Deshalb veröffentliche nun ich hier nun einen Text von ihm, der mich in mehrerer Hinsicht besonders berührt hat. Er schreibt darin über den Aufbruch der »Jugend von damals«, den er noch sehr gut in Erinnerung hat, manchmal mit Tränen in den Augen ob der Größe der Sehnsucht und der Bereitschaft ‚von uns‘ – auch ich bin einer ‚von ihnen‘ – die Gesellschaft zu verändern. Die ja schon damals vom Kapitalismus geprägt war, von Konsumrausch und Umweltzerstörung, und in der die USA gerade den Vietnamkrieg führten. Ludwig Zaccaro ist 1948 geboren und wird dieser Tage 74 Jahre alt. 

 


Das Cover von „Blows against the Empire“ (1970)

 

Es ist Sonntag morgen. Verzaubert sitze ich da, denn ich habe gerade in mein Schatzkästlein gegriffen und die CD »Blows against the Empire« von Jefferson Starship herausgeholt. Weit weg von hier, in Auroville, habe ich sie zum ersten Mal gehört, so leise, wie es durch den Zwang der Umstände nötig war. Dort war Rockmusik verpönt, und so saßen wir zu dritt um zwei Uhr nachts im Aufenthaltsraum der Siedlung »Aspiration«, wo ich damals wohnte, und lauschten mit Tränen in den Augen verzückt diesen göttlichen Klängen.

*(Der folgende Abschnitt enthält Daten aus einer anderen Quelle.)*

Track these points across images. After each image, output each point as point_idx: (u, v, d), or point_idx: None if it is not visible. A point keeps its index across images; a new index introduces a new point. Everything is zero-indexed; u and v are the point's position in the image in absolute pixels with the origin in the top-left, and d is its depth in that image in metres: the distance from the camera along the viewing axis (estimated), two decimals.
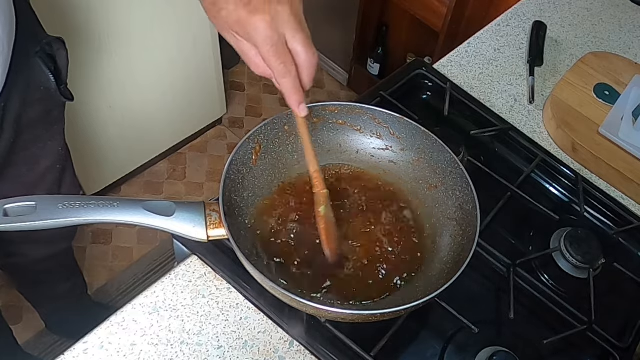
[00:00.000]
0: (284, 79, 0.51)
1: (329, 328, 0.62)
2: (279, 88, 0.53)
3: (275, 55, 0.49)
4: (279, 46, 0.49)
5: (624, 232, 0.81)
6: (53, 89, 0.76)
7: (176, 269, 0.65)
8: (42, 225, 0.49)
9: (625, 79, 0.96)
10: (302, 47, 0.50)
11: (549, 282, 0.74)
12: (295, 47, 0.50)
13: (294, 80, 0.51)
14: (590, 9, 1.11)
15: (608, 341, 0.69)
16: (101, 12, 1.30)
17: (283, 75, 0.51)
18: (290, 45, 0.50)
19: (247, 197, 0.62)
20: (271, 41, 0.48)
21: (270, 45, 0.49)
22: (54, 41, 0.75)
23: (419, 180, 0.67)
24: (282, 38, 0.49)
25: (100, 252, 1.62)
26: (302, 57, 0.51)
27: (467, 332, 0.64)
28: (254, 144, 0.63)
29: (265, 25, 0.48)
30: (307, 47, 0.50)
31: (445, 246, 0.63)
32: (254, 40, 0.49)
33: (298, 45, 0.50)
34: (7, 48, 0.65)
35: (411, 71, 0.89)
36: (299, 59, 0.51)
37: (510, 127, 0.87)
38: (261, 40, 0.48)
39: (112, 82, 1.46)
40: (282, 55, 0.50)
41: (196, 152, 1.89)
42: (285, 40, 0.50)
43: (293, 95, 0.53)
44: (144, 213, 0.52)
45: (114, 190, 1.73)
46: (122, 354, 0.58)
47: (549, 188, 0.85)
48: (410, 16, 1.75)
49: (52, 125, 0.84)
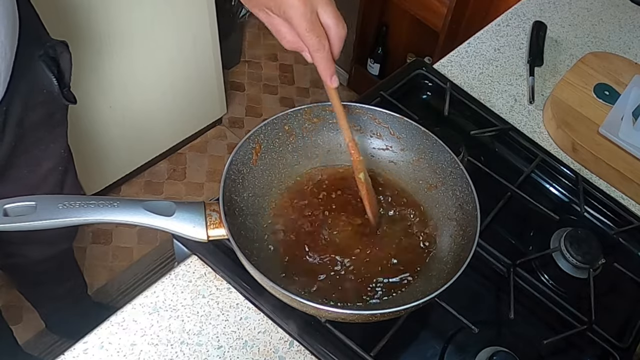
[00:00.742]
0: (318, 53, 0.53)
1: (329, 328, 0.62)
2: (310, 61, 0.55)
3: (311, 31, 0.51)
4: (313, 21, 0.51)
5: (624, 232, 0.81)
6: (56, 92, 0.76)
7: (176, 269, 0.65)
8: (42, 225, 0.49)
9: (625, 79, 0.96)
10: (334, 20, 0.52)
11: (549, 282, 0.74)
12: (326, 21, 0.52)
13: (327, 54, 0.54)
14: (590, 9, 1.11)
15: (608, 341, 0.69)
16: (101, 13, 1.30)
17: (317, 49, 0.53)
18: (322, 19, 0.52)
19: (247, 197, 0.62)
20: (306, 17, 0.50)
21: (306, 22, 0.51)
22: (57, 44, 0.75)
23: (419, 180, 0.67)
24: (315, 13, 0.51)
25: (100, 252, 1.62)
26: (334, 30, 0.53)
27: (467, 332, 0.64)
28: (254, 144, 0.63)
29: (300, 2, 0.50)
30: (338, 20, 0.53)
31: (445, 246, 0.63)
32: (288, 16, 0.51)
33: (329, 19, 0.52)
34: (9, 53, 0.65)
35: (411, 71, 0.89)
36: (331, 32, 0.53)
37: (510, 127, 0.87)
38: (297, 17, 0.50)
39: (112, 82, 1.46)
40: (317, 30, 0.52)
41: (196, 152, 1.89)
42: (317, 15, 0.51)
43: (327, 68, 0.55)
44: (144, 213, 0.52)
45: (114, 190, 1.73)
46: (122, 354, 0.58)
47: (549, 188, 0.85)
48: (410, 16, 1.75)
49: (55, 127, 0.84)
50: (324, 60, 0.54)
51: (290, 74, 2.17)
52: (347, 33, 0.54)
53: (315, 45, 0.52)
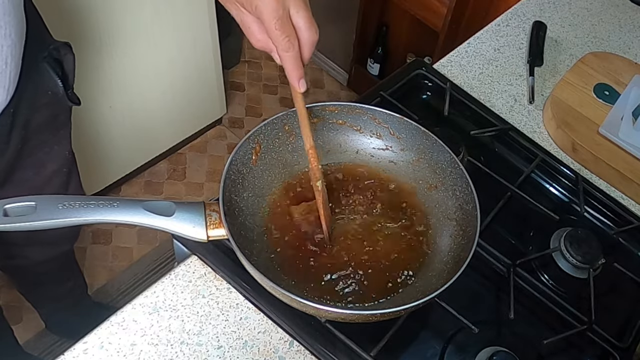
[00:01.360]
0: (287, 53, 0.52)
1: (329, 328, 0.62)
2: (279, 62, 0.53)
3: (280, 29, 0.50)
4: (284, 20, 0.50)
5: (624, 232, 0.81)
6: (60, 93, 0.76)
7: (176, 269, 0.65)
8: (42, 225, 0.49)
9: (625, 79, 0.96)
10: (305, 23, 0.51)
11: (549, 282, 0.74)
12: (298, 23, 0.51)
13: (296, 55, 0.52)
14: (590, 9, 1.11)
15: (608, 341, 0.69)
16: (102, 14, 1.30)
17: (286, 49, 0.51)
18: (294, 20, 0.51)
19: (247, 197, 0.62)
20: (277, 14, 0.49)
21: (276, 19, 0.50)
22: (61, 46, 0.75)
23: (419, 180, 0.67)
24: (286, 12, 0.50)
25: (100, 252, 1.62)
26: (305, 34, 0.52)
27: (467, 332, 0.64)
28: (254, 144, 0.63)
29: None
30: (310, 24, 0.51)
31: (445, 246, 0.63)
32: (259, 13, 0.50)
33: (301, 21, 0.51)
34: (19, 51, 0.65)
35: (411, 71, 0.89)
36: (302, 34, 0.52)
37: (510, 127, 0.87)
38: (267, 12, 0.49)
39: (112, 82, 1.46)
40: (286, 29, 0.50)
41: (196, 152, 1.89)
42: (290, 15, 0.50)
43: (294, 70, 0.53)
44: (144, 213, 0.52)
45: (114, 190, 1.73)
46: (122, 354, 0.59)
47: (549, 188, 0.85)
48: (410, 16, 1.75)
49: (59, 129, 0.84)
50: (291, 61, 0.52)
51: None
52: (318, 39, 0.53)
53: (284, 44, 0.51)
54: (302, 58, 0.53)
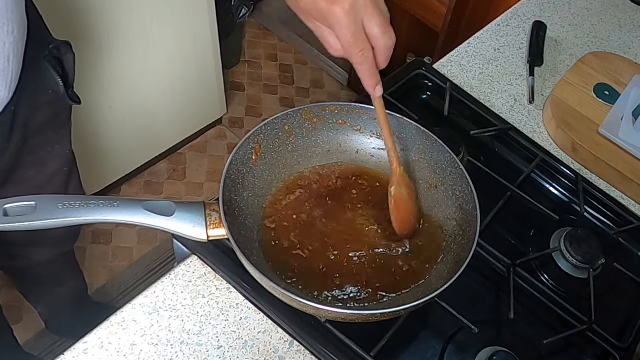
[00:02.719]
0: (361, 66, 0.53)
1: (329, 328, 0.62)
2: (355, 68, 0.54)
3: (354, 44, 0.51)
4: (357, 34, 0.50)
5: (624, 232, 0.81)
6: (61, 92, 0.76)
7: (176, 269, 0.65)
8: (42, 225, 0.49)
9: (625, 79, 0.96)
10: (380, 30, 0.51)
11: (549, 282, 0.74)
12: (372, 32, 0.51)
13: (371, 66, 0.53)
14: (590, 9, 1.11)
15: (608, 341, 0.69)
16: (101, 13, 1.30)
17: (361, 62, 0.52)
18: (368, 29, 0.51)
19: (247, 197, 0.62)
20: (349, 30, 0.50)
21: (350, 36, 0.50)
22: (61, 45, 0.75)
23: (419, 180, 0.67)
24: (360, 24, 0.50)
25: (100, 252, 1.62)
26: (380, 42, 0.52)
27: (467, 332, 0.64)
28: (254, 144, 0.63)
29: (344, 15, 0.49)
30: (384, 31, 0.51)
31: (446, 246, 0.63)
32: (334, 29, 0.51)
33: (376, 29, 0.51)
34: (21, 50, 0.65)
35: (411, 71, 0.89)
36: (377, 42, 0.52)
37: (510, 127, 0.87)
38: (340, 29, 0.50)
39: (112, 82, 1.46)
40: (360, 43, 0.51)
41: (196, 152, 1.89)
42: (364, 25, 0.51)
43: (370, 79, 0.54)
44: (144, 213, 0.52)
45: (114, 190, 1.73)
46: (122, 354, 0.59)
47: (549, 188, 0.85)
48: (410, 16, 1.75)
49: (60, 128, 0.84)
50: (366, 72, 0.53)
51: (290, 74, 2.17)
52: (395, 42, 0.53)
53: (358, 58, 0.52)
54: (377, 64, 0.54)
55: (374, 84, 0.55)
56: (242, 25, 2.13)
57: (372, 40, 0.52)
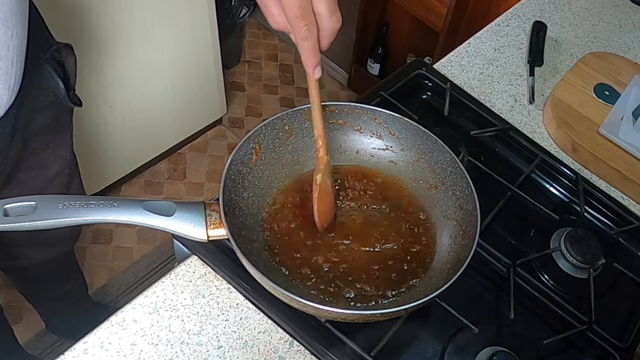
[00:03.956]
0: (304, 42, 0.50)
1: (329, 328, 0.62)
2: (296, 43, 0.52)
3: (301, 17, 0.49)
4: (305, 8, 0.48)
5: (624, 232, 0.81)
6: (62, 95, 0.76)
7: (176, 269, 0.65)
8: (42, 225, 0.49)
9: (625, 79, 0.96)
10: (327, 10, 0.49)
11: (549, 282, 0.74)
12: (320, 10, 0.49)
13: (314, 43, 0.51)
14: (590, 9, 1.11)
15: (608, 341, 0.69)
16: (102, 14, 1.30)
17: (304, 38, 0.50)
18: (316, 7, 0.49)
19: (247, 197, 0.62)
20: (299, 2, 0.48)
21: (297, 6, 0.48)
22: (62, 47, 0.75)
23: (419, 180, 0.67)
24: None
25: (100, 252, 1.62)
26: (326, 22, 0.50)
27: (467, 332, 0.64)
28: (254, 144, 0.63)
29: None
30: (332, 12, 0.49)
31: (445, 246, 0.63)
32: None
33: (323, 8, 0.49)
34: (23, 53, 0.66)
35: (411, 71, 0.89)
36: (322, 22, 0.50)
37: (510, 127, 0.87)
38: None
39: (112, 82, 1.46)
40: (307, 18, 0.49)
41: (196, 152, 1.89)
42: (312, 2, 0.49)
43: (310, 58, 0.52)
44: (144, 213, 0.52)
45: (114, 190, 1.73)
46: (122, 354, 0.59)
47: (549, 188, 0.85)
48: (410, 16, 1.75)
49: (61, 130, 0.84)
50: (308, 49, 0.51)
51: (290, 74, 2.17)
52: (340, 27, 0.51)
53: (302, 33, 0.50)
54: (320, 45, 0.52)
55: (314, 63, 0.53)
56: (242, 25, 2.13)
57: (318, 19, 0.50)
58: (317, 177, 0.60)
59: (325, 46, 0.52)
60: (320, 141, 0.59)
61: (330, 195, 0.62)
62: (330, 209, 0.63)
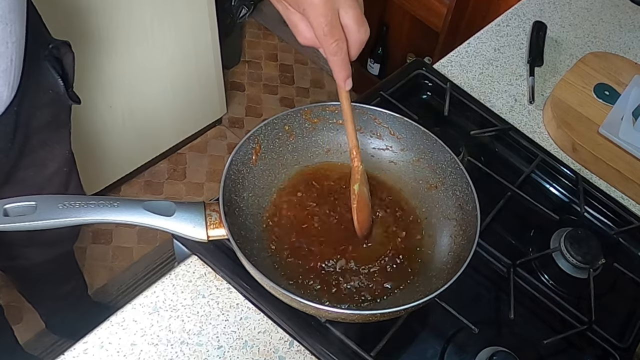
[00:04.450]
0: (334, 57, 0.51)
1: (329, 328, 0.62)
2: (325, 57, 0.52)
3: (329, 34, 0.49)
4: (333, 24, 0.49)
5: (624, 232, 0.81)
6: (61, 92, 0.76)
7: (176, 269, 0.65)
8: (42, 225, 0.49)
9: (625, 79, 0.96)
10: (355, 23, 0.50)
11: (549, 282, 0.74)
12: (347, 23, 0.50)
13: (344, 57, 0.51)
14: (590, 9, 1.11)
15: (608, 341, 0.69)
16: (102, 13, 1.30)
17: (334, 53, 0.50)
18: (343, 20, 0.49)
19: (247, 197, 0.62)
20: (326, 19, 0.48)
21: (325, 24, 0.48)
22: (61, 45, 0.75)
23: (419, 180, 0.67)
24: (335, 14, 0.49)
25: (100, 252, 1.62)
26: (354, 35, 0.50)
27: (467, 332, 0.64)
28: (254, 144, 0.63)
29: (321, 2, 0.47)
30: (359, 24, 0.50)
31: (445, 246, 0.63)
32: (308, 15, 0.49)
33: (351, 21, 0.49)
34: (22, 50, 0.66)
35: (411, 71, 0.89)
36: (351, 35, 0.50)
37: (510, 127, 0.87)
38: (315, 16, 0.48)
39: (112, 82, 1.46)
40: (335, 33, 0.49)
41: (196, 152, 1.89)
42: (339, 15, 0.49)
43: (341, 71, 0.53)
44: (144, 213, 0.52)
45: (114, 190, 1.73)
46: (122, 354, 0.59)
47: (549, 188, 0.85)
48: (410, 16, 1.75)
49: (60, 128, 0.84)
50: (338, 64, 0.52)
51: (290, 74, 2.17)
52: (368, 37, 0.51)
53: (332, 49, 0.50)
54: (349, 56, 0.52)
55: (345, 76, 0.53)
56: (242, 25, 2.13)
57: (347, 33, 0.50)
58: (354, 187, 0.60)
59: (353, 56, 0.53)
60: (355, 151, 0.59)
61: (367, 203, 0.62)
62: (369, 216, 0.63)
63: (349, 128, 0.58)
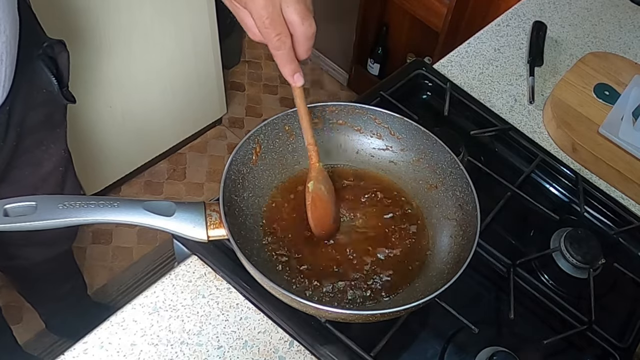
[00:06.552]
0: (277, 51, 0.50)
1: (329, 328, 0.62)
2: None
3: (270, 26, 0.48)
4: (274, 17, 0.48)
5: (624, 232, 0.81)
6: (55, 91, 0.76)
7: (176, 269, 0.65)
8: (42, 225, 0.49)
9: (625, 79, 0.96)
10: (298, 17, 0.49)
11: (549, 282, 0.74)
12: (291, 17, 0.49)
13: (289, 52, 0.50)
14: (590, 9, 1.11)
15: (608, 341, 0.69)
16: (101, 13, 1.30)
17: (277, 47, 0.50)
18: (286, 15, 0.49)
19: (248, 197, 0.62)
20: (266, 12, 0.47)
21: (265, 17, 0.48)
22: (55, 44, 0.75)
23: (419, 180, 0.67)
24: (277, 7, 0.48)
25: (100, 252, 1.62)
26: (298, 30, 0.49)
27: (467, 332, 0.64)
28: (254, 144, 0.63)
29: None
30: (304, 18, 0.49)
31: (445, 246, 0.63)
32: (250, 10, 0.48)
33: (294, 15, 0.49)
34: (14, 49, 0.65)
35: (411, 71, 0.89)
36: (295, 29, 0.49)
37: (510, 127, 0.87)
38: (256, 10, 0.48)
39: (112, 82, 1.46)
40: (277, 27, 0.48)
41: (196, 152, 1.89)
42: (282, 10, 0.48)
43: (286, 65, 0.52)
44: (144, 213, 0.52)
45: (114, 190, 1.73)
46: (122, 354, 0.59)
47: (549, 188, 0.85)
48: (410, 16, 1.75)
49: (55, 128, 0.84)
50: (283, 59, 0.51)
51: None
52: (315, 31, 0.50)
53: (274, 43, 0.49)
54: (296, 53, 0.51)
55: (291, 71, 0.52)
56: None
57: (291, 28, 0.49)
58: (309, 185, 0.60)
59: (302, 53, 0.51)
60: (311, 149, 0.59)
61: (326, 202, 0.61)
62: (327, 215, 0.62)
63: (304, 125, 0.58)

Seitdem sind fast 50 Jahre vergangen. Die Ehrfurcht und der leise Hauch von Trauer, die ich damals empfand, sind in dieser langen Zeit jedoch mitnichten vergangen. Das Gefühl vom Überbleibsel einer schöneren Zeit steigt in mir auf, und wirklich, es fällt mir schwer, andere in solche Erlebnisse mit einzubeziehen. 

 

Der Aufschrei nach Freiheit und einer besseren Welt

Stell dir vor, es würde irgendwo gerade Belangloses, Alltägliches geredet, wie es so oft geschieht. Währenddessen wird nebenbei irgendein sinnloser Mist gemacht, und im Hintergrund erklingen diese heiligen sphärischen Töne, die nur ich noch als solche empfinden kann. Bei meinem Versuch, dies anderen Menschen zu erklären, ernte ich nur verständnisloses Schulterzucken. Wie oft habe ich solche Szenen schon erlebt! Der Schmerz geht mir tief ins Herz. Zuweilen lässt mich der Gedanke an ein solches Sakrileg schier rasend werden. Da möchte ich meine Mitmenschen rütteln und aus ganzer Kehle schreien: »Hey du, sag bloß, du hast noch nie etwas von Jefferson Airplane gehört!? Oder vielleicht doch, und bist dir gar nicht bewusst geworden, wen und was du gerade gehört hast!?«

Diese Traumbilder, diese Gefühle, dieser hoffnungsvolle Aufschrei nach Freiheit und einer besseren Welt kann doch nicht einfach vergessen und vorbei sein? Spürt ihr denn nicht, dass dies nicht einfach Hintergrundmusik für Gespräche ist und billiger Kommerzsound? Dass dort ein ehrliches Begehren und Streben nach dem Göttlichen aus jedem Ton und Wort spricht, mit soviel Zärtlichkeit und Liebe erschaffen!? Ja, ich weiß, ihr haltet mich verrückt. Die einen waren zu jung damals, und die anderen wollen nichts mehr davon hören. So wie wir damals nichts mehr vom Adolf und dem Dritten Reich hören wollten. Wir taten sogar als wäre nichts gewesen, was ja auch verständlich ist.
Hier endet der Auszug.